Mercredi, une collégienne de 14 ans a tragiquement perdu la vie à Fère-en-Tardenois, dans l’Aisne, suite à une agression à l’arme blanche. Un homme de 23 ans, soupçonné d’être un ancien petit ami de la victime, a été arrêté par les gendarmes à Soissons, après une mobilisation impressionnante de 85 agents. Le parquet de Soissons a ouvert une enquête pour assassinat afin de faire la lumière sur le contexte et les motives de cet acte atroce.

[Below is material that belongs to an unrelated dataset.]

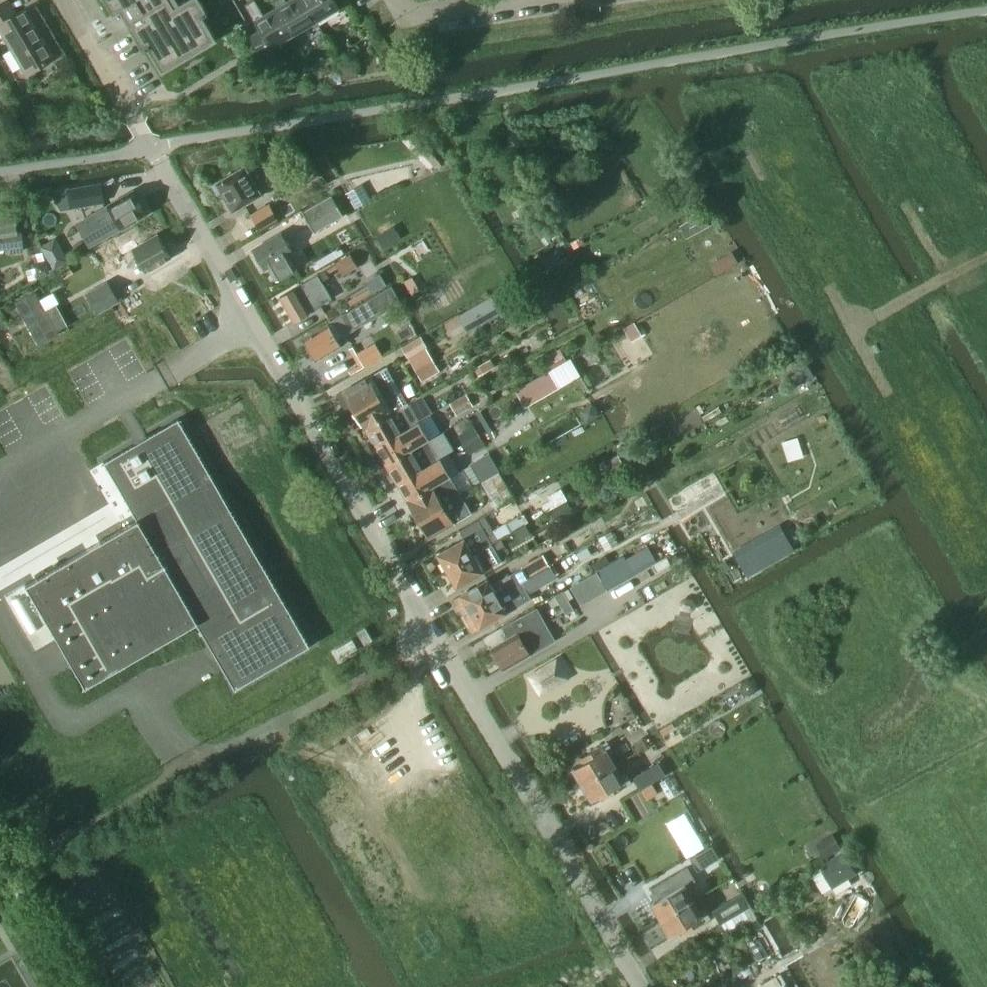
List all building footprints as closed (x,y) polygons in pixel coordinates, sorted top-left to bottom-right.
[(0,4),(0,28),(27,73),(54,57),(25,8),(15,13),(7,0),(0,4)] [(107,2),(114,13),(120,9),(129,24),(132,30),(144,49),(144,50),(149,47),(157,59),(167,53),(173,63),(206,44),(200,33),(210,27),(203,15),(208,12),(201,0),(183,0),(179,2),(174,5),(171,0),(109,0),(107,2)] [(277,7),(264,15),(255,0),(253,0),(245,5),(255,21),(260,30),(246,38),(262,64),(276,56),(271,48),(294,35),(278,7),(277,7)] [(277,7),(278,7),(294,35),(317,21),(305,0),(289,0),(286,2),(285,0),(273,0),(277,7)] [(317,21),(340,8),(335,0),(305,0),(317,21)] [(356,66),(341,69),(342,79),(358,76),(356,66)] [(427,144),(420,151),(435,167),(442,160),(427,144)] [(213,183),(222,198),(225,196),(233,209),(261,193),(257,187),(268,180),(269,181),(286,171),(280,160),(263,170),(261,167),(249,174),(244,165),(213,183)] [(370,196),(362,182),(348,191),(356,205),(370,196)] [(68,190),(71,207),(104,201),(101,184),(68,190)] [(85,221),(84,224),(85,229),(87,232),(89,236),(92,239),(96,240),(101,239),(145,213),(133,191),(88,217),(85,221)] [(302,212),(314,232),(344,215),(331,194),(302,212)] [(251,216),(259,229),(277,219),(268,205),(251,216)] [(9,246),(10,249),(22,247),(20,233),(14,233),(11,209),(0,211),(0,247),(9,246)] [(393,226),(377,236),(384,247),(400,238),(393,226)] [(297,268),(289,255),(293,253),(282,233),(253,251),(264,270),(269,267),(277,280),(297,268)] [(95,249),(103,263),(121,253),(128,265),(139,259),(146,270),(170,257),(157,235),(138,245),(134,238),(118,248),(113,239),(95,249)] [(63,255),(49,263),(53,270),(67,262),(63,255)] [(350,255),(336,263),(336,264),(342,274),(357,265),(356,264),(350,255)] [(719,258),(710,263),(716,274),(725,269),(719,258)] [(47,259),(32,264),(36,279),(51,274),(47,259)] [(332,298),(322,281),(329,277),(325,270),(305,283),(295,288),(295,287),(279,297),(294,320),(309,311),(332,298)] [(409,279),(404,281),(410,294),(416,291),(409,279)] [(79,317),(82,323),(98,314),(97,313),(118,301),(107,281),(86,293),(95,308),(79,317)] [(36,291),(16,302),(38,344),(59,333),(58,331),(68,325),(57,304),(47,309),(45,306),(39,296),(36,291)] [(343,315),(303,337),(317,360),(349,341),(346,335),(352,331),(376,317),(374,314),(388,306),(380,293),(343,315)] [(491,296),(459,315),(467,328),(469,331),(501,313),(491,296)] [(426,346),(421,337),(420,336),(420,337),(402,347),(408,356),(426,346)] [(559,348),(542,357),(549,371),(567,361),(559,348)] [(478,377),(496,367),(491,358),(473,368),(478,377)] [(434,363),(418,372),(423,380),(440,370),(435,362),(434,363)] [(351,405),(354,409),(391,388),(397,385),(386,366),(343,391),(337,394),(346,409),(351,405)] [(804,378),(798,369),(789,374),(794,384),(804,378)] [(525,407),(559,388),(549,371),(515,390),(525,407)] [(354,409),(364,428),(402,406),(407,403),(408,402),(397,385),(391,388),(354,409)] [(457,399),(451,403),(458,415),(465,411),(473,406),(466,394),(457,399)] [(407,403),(365,428),(375,446),(418,421),(408,402),(407,403)] [(67,560),(27,584),(86,685),(154,646),(197,621),(235,688),(310,645),(178,419),(104,462),(137,519),(101,540),(67,560)] [(418,421),(375,446),(386,464),(429,439),(418,421)] [(457,433),(463,444),(479,435),(473,425),(457,433)] [(479,435),(463,444),(469,455),(485,445),(479,435)] [(429,439),(386,464),(396,483),(440,458),(429,439)] [(603,462),(609,473),(624,465),(617,453),(603,462)] [(440,458),(396,483),(407,501),(450,476),(440,458)] [(493,463),(480,471),(486,480),(499,472),(493,463)] [(481,483),(497,510),(515,499),(499,472),(486,480),(481,483)] [(407,501),(418,519),(461,494),(450,476),(407,501)] [(461,494),(418,519),(429,538),(472,513),(461,494)] [(549,497),(540,502),(544,509),(553,504),(549,497)] [(565,498),(548,508),(553,516),(570,507),(565,498)] [(519,514),(492,530),(498,541),(526,524),(519,514)] [(464,538),(437,553),(447,570),(492,544),(492,543),(478,519),(459,530),(460,531),(464,538)] [(610,530),(598,538),(604,550),(617,543),(610,530)] [(492,544),(447,570),(456,587),(483,571),(502,561),(492,544)] [(624,556),(598,571),(600,574),(609,590),(625,581),(634,575),(657,562),(648,546),(625,559),(624,556)] [(586,547),(576,553),(580,560),(590,554),(586,547)] [(521,567),(528,578),(536,573),(549,566),(543,555),(521,567)] [(528,578),(521,582),(528,595),(558,578),(551,565),(549,566),(536,573),(528,578)] [(455,598),(464,614),(516,585),(511,577),(493,587),(488,579),(455,598)] [(516,585),(464,614),(474,631),(507,612),(530,599),(528,595),(521,582),(520,582),(516,585)] [(564,591),(555,596),(560,606),(569,601),(564,591)] [(521,616),(485,637),(504,669),(530,654),(554,640),(535,608),(522,616),(521,616)] [(365,626),(357,631),(365,644),(373,639),(365,626)] [(352,638),(334,649),(340,659),(358,648),(352,638)] [(541,669),(529,676),(540,694),(552,687),(541,669)] [(572,770),(570,771),(576,782),(578,781),(580,785),(614,765),(608,754),(613,751),(607,742),(579,758),(582,763),(571,769),(572,770)] [(634,777),(641,789),(665,775),(659,763),(634,777)] [(614,765),(580,785),(583,789),(581,790),(587,800),(589,799),(589,801),(600,794),(603,799),(631,783),(625,773),(621,776),(614,765)] [(709,845),(699,851),(707,865),(717,859),(709,845)] [(842,852),(819,866),(828,882),(852,868),(842,852)] [(651,906),(649,907),(655,917),(657,916),(659,920),(693,900),(687,889),(691,887),(697,884),(688,866),(651,887),(658,899),(650,904),(651,906)] [(712,910),(720,924),(751,906),(743,892),(712,910)] [(693,900),(659,920),(661,924),(660,925),(666,935),(667,934),(668,936),(679,929),(682,934),(709,918),(704,909),(700,911),(693,900)]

Retrouvée morte en pleine rue
Vers 8 heures du matin, la gendarmerie a reçu une alerte concernant une jeune fille "très grièvement blessée sur la voie publique". À leur arrivée, les secours ont découvert que la victime avait été atteinte de plusieurs coups de couteau, notamment "de nombreuses plaies au niveau du cou". Malgré les efforts des premiers intervenants, la jeune collégienne n'a pas survécu à ses blessures. Une enquête de flagrance a rapidement été ouverte pour meurtre, confiée à la section de recherches d'Amiens par la procureure.
Des liens à éclaircir
Les premiers éléments recueillis semblent indiquer que l'adolescente se dirigeait vers son collège lorsqu’elle a été attaquée. Les autorités ont intensifié les recherches pour localiser le suspect, qui était en fuite. Finalement, cet homme, sans emploi et vivant chez ses parents, a été interpellé à 18h05, à 25 kilomètres de l'endroit où s'est déroulé le drame. "Les liens avec la jeune victime demeurent à définir, mais il pourrait s'agir d'un ancien petit ami", informe le parquet.
Des réactions de choc
La communauté a été profondément affectée par cet événement. Des voisins de la victime, comme Dorothée, expriment leur tristesse : "Je suis dévastée. Cela aurait pu être un de mes enfants". Une autre résidente témoigne : "C'est glaçant, elle avait toujours le sourire", faisant référence à une connaissance du collège qui était souvent en sa compagnie. Des bouquets de roses blanches ont été déposés comme hommage devant l’établissement scolaire où était élève la jeune fille.
Un dispositif de recherche exceptionnel
Les investigations, toujours en cours, ont bénéficié d’un "dispositif exceptionnel" déployé par la gendarmerie, incluant des équipes cynophiles et le GIGN pour assurer une recherche exhaustive du suspect. En parallèle, des cellules d’écoute et de soutien psychologique ont été mises en place dans le collège Anne-de-Montmorency pour accompagner élèves et personnels affectés par ce drame, comme l’a précisé Pierre Moya, le recteur de l'académie d'Amiens. Ces dispositifs resteront opérationnels "aussi longtemps que nécessaire" afin d’apporter un soutien approprié.